### Your objective
Please quote the data below word for word, keeping every line unchanged and in its original order.

### Records for the exercise
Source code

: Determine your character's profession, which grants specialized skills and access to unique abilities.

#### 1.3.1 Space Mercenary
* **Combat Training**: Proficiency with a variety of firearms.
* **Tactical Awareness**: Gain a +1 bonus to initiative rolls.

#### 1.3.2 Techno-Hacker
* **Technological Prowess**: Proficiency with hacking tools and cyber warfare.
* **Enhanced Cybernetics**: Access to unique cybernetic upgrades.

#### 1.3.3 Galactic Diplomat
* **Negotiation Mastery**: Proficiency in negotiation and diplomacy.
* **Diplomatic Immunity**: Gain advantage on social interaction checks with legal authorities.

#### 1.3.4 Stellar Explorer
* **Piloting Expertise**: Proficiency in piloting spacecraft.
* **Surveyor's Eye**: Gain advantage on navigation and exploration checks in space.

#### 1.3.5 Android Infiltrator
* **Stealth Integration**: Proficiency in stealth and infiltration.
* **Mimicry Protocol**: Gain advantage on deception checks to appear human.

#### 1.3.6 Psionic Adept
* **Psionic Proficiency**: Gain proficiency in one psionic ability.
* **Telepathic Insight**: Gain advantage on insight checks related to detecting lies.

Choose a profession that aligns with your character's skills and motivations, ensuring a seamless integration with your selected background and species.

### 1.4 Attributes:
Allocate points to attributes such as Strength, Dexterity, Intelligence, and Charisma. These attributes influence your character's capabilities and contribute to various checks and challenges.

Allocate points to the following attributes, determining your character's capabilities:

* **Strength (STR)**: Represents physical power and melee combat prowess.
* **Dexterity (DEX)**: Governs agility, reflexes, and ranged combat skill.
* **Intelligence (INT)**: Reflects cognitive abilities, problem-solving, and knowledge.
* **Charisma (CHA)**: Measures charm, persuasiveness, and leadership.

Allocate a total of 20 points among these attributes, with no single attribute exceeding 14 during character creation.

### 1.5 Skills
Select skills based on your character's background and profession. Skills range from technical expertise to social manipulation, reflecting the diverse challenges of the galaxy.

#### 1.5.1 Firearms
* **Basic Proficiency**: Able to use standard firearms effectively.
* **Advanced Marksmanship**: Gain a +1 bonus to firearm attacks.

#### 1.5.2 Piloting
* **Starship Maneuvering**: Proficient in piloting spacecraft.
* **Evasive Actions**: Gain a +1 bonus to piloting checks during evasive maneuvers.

### Response area
Source code

: Determine your character's profession, which grants specialized skills and access to unique abilities.

#### 1.3.1 Space Mercenary
* **Combat Training**: Proficiency with a variety of firearms.
* **Tactical Awareness**: Gain a +1 bonus to initiative rolls.

#### 1.3.2 Techno-Hacker
* **Technological Prowess**: Proficiency with hacking tools and cyber warfare.
* **Enhanced Cybernetics**: Access to unique cybernetic upgrades.

#### 1.3.3 Galactic Diplomat
* **Negotiation Mastery**: Proficiency in negotiation and diplomacy.
* **Diplomatic Immunity**: Gain advantage on social interaction checks with legal authorities.

#### 1.3.4 Stellar Explorer
* **Piloting Expertise**: Proficiency in piloting spacecraft.
* **Surveyor's Eye**: Gain advantage on navigation and exploration checks in space.

#### 1.3.5 Android Infiltrator
* **Stealth Integration**: Proficiency in stealth and infiltration.
* **Mimicry Protocol**: Gain advantage on deception checks to appear human.

#### 1.3.6 Psionic Adept
* **Psionic Proficiency**: Gain proficiency in one psionic ability.
* **Telepathic Insight**: Gain advantage on insight checks related to detecting lies.

Choose a profession that aligns with your character's skills and motivations, ensuring a seamless integration with your selected background and species.

### 1.4 Attributes:
Allocate points to attributes such as Strength, Dexterity, Intelligence, and Charisma. These attributes influence your character's capabilities and contribute to various checks and challenges.

Allocate points to the following attributes, determining your character's capabilities:

* **Strength (STR)**: Represents physical power and melee combat prowess.
* **Dexterity (DEX)**: Governs agility, reflexes, and ranged combat skill.
* **Intelligence (INT)**: Reflects cognitive abilities, problem-solving, and knowledge.
* **Charisma (CHA)**: Measures charm, persuasiveness, and leadership.

Allocate a total of 20 points among these attributes, with no single attribute exceeding 14 during character creation.

### 1.5 Skills
Select skills based on your character's background and profession. Skills range from technical expertise to social manipulation, reflecting the diverse challenges of the galaxy.

#### 1.5.1 Firearms
* **Basic Proficiency**: Able to use standard firearms effectively.
* **Advanced Marksmanship**: Gain a +1 bonus to firearm attacks.

#### 1.5.2 Piloting
* **Starship Maneuvering**: Proficient in piloting spacecraft.
* **Evasive Actions**: Gain a +1 bonus to piloting checks during evasive maneuvers.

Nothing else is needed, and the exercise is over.